--- START ---
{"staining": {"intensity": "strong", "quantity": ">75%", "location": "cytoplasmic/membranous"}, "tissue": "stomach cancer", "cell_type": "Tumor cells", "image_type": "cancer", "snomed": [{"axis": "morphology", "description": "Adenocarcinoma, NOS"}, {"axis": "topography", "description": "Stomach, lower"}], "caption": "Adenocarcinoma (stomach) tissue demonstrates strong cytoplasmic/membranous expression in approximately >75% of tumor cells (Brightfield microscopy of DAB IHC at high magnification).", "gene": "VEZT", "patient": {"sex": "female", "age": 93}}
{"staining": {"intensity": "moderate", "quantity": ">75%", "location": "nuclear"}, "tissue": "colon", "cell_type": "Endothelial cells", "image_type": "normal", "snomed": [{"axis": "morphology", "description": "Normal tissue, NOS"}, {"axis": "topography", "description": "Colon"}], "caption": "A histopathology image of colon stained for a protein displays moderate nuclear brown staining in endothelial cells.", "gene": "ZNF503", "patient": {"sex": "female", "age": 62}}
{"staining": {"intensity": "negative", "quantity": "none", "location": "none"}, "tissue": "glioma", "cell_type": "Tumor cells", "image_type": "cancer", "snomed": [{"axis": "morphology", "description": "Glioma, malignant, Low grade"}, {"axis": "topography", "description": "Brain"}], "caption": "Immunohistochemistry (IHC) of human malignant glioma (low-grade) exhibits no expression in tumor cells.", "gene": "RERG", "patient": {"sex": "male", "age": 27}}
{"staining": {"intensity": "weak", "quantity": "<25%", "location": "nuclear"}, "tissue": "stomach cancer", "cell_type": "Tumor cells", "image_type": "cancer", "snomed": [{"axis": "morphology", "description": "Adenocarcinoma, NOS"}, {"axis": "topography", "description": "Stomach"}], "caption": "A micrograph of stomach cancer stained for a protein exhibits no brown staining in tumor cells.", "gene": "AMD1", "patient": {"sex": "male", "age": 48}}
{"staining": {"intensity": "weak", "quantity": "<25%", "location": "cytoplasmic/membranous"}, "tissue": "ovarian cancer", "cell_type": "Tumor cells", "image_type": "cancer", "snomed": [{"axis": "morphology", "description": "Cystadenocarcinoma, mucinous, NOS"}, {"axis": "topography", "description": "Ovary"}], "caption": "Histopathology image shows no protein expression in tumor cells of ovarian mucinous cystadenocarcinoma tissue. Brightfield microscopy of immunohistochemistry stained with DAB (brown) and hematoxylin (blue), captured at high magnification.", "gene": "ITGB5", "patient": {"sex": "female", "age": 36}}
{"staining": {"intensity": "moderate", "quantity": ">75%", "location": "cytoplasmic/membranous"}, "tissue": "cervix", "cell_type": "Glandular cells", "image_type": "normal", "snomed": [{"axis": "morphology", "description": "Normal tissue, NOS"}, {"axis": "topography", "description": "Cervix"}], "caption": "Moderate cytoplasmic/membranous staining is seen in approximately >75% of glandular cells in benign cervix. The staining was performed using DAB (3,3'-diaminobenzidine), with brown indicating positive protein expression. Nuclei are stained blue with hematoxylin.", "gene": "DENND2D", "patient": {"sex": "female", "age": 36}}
--- END ---
**Your goal:**
Where a line of the entries contains the word "approximately", copy that line.

**Exercise response:**
{"staining": {"intensity": "strong", "quantity": ">75%", "location": "cytoplasmic/membranous"}, "tissue": "stomach cancer", "cell_type": "Tumor cells", "image_type": "cancer", "snomed": [{"axis": "morphology", "description": "Adenocarcinoma, NOS"}, {"axis": "topography", "description": "Stomach, lower"}], "caption": "Adenocarcinoma (stomach) tissue demonstrates strong cytoplasmic/membranous expression in approximately >75% of tumor cells (Brightfield microscopy of DAB IHC at high magnification).", "gene": "VEZT", "patient": {"sex": "female", "age": 93}}
{"staining": {"intensity": "moderate", "quantity": ">75%", "location": "cytoplasmic/membranous"}, "tissue": "cervix", "cell_type": "Glandular cells", "image_type": "normal", "snomed": [{"axis": "morphology", "description": "Normal tissue, NOS"}, {"axis": "topography", "description": "Cervix"}], "caption": "Moderate cytoplasmic/membranous staining is seen in approximately >75% of glandular cells in benign cervix. The staining was performed using DAB (3,3'-diaminobenzidine), with brown indicating positive protein expression. Nuclei are stained blue with hematoxylin.", "gene": "DENND2D", "patient": {"sex": "female", "age": 36}}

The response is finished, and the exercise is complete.